After I finished the apple sauce Saturday, Belinda and I still had time to chop up the end-of-the season tomatoes to make roasted marinara sauce.
The beauty of this recipe is that you use what you have including tomatoes that are going over the hill. Oven roasted vegetables of any kind are extra flavorful and so is this sauce which can be used for spaghetti, pasta sauce, pizza sauce, tomato soup, anything you would use a marinara sauce for.
Method
Using a deep roasting pan, or two 9 X 13 pans, drizzle the bottom of the pan with olive oil – 1-2 Tbsp. Fill with chopped tomatoes – any kind or combination of tomatoes is fine.
Slice up 1-2 medium onions and arrange over the top of the tomatoes. Add herbs such as basil, garlic, oregano, thyme, and rosemary to taste along with some hot red peppers if desired. Sprinkle some salt over the pan. Roast the onions/tomatoes for 90 minutes at 375 degrees F. Allow to cool. Run through the blender, package in 2 – 4 cup portions and freeze.

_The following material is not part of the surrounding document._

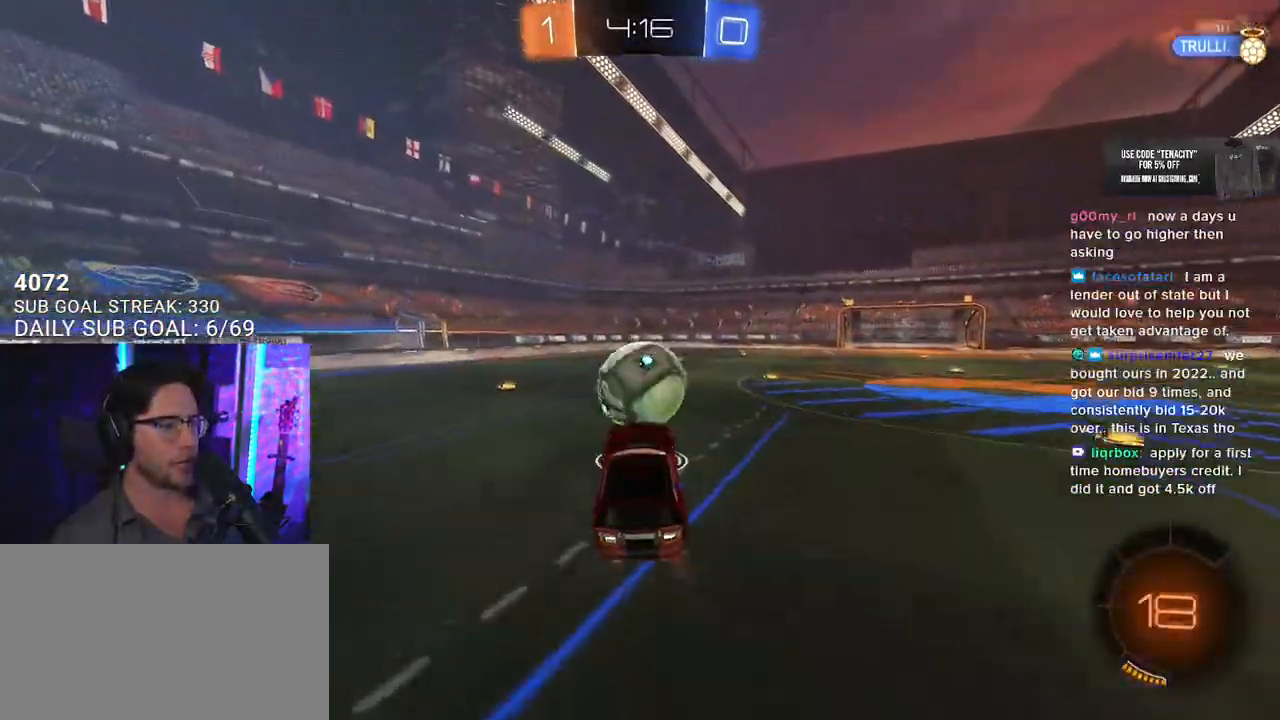
{"dt_ms": 500, "buttons": ["R2", "L3"], "left_stick": "down", "right_stick": "center", "button_events": [[117, "L2", "down"], [200, "CROSS", "down"], [267, "L3", "down"], [283, "L2", "up"], [350, "CROSS", "up"]]}
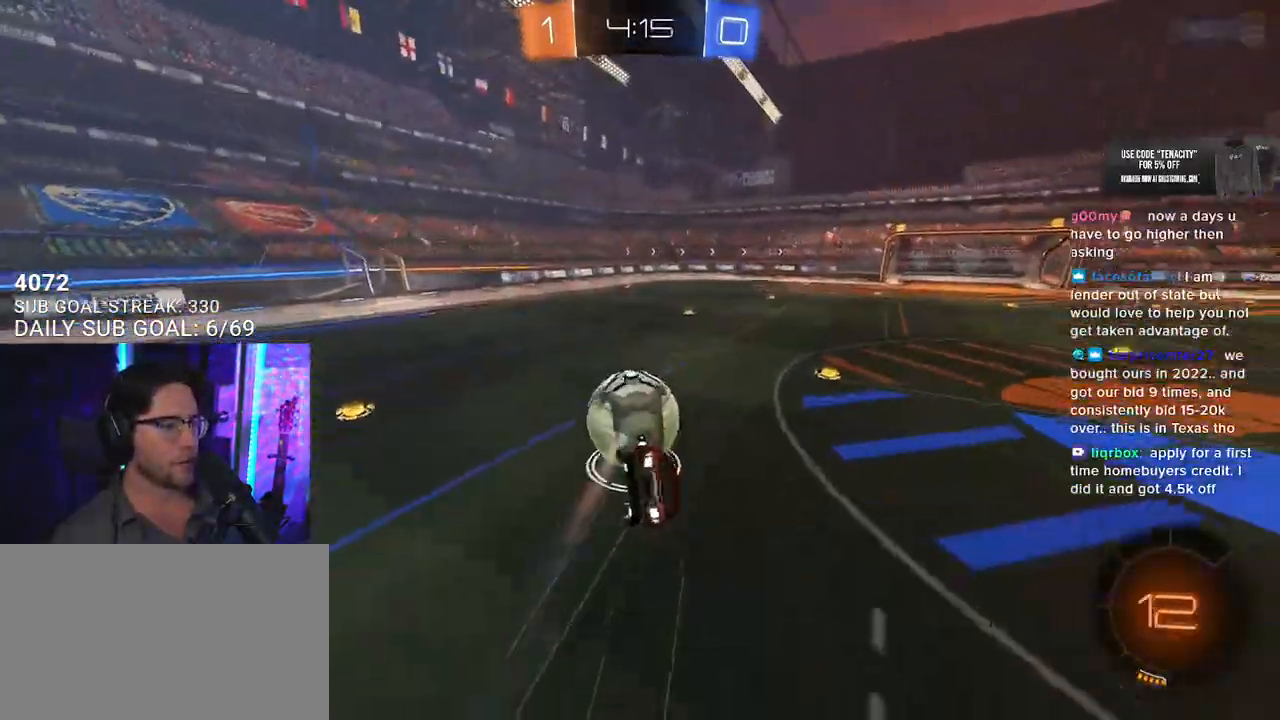
{"dt_ms": 500, "buttons": ["R2", "L3"], "left_stick": "down", "right_stick": "center", "button_events": []}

You can add tomato paste to make it thicker, or pour off some liquid if desired before pureeing in the blender. Adjust seasonings.
I enjoyed this sauce over spaghetti squash last year. I also added some Parmesan cheese and pine nuts to the sauce in the blender before heating for an extra rich flavor.
Sunny Olfert says
What temperature is the oven? I have an abundance of tomatoes and am looking forward to trying this.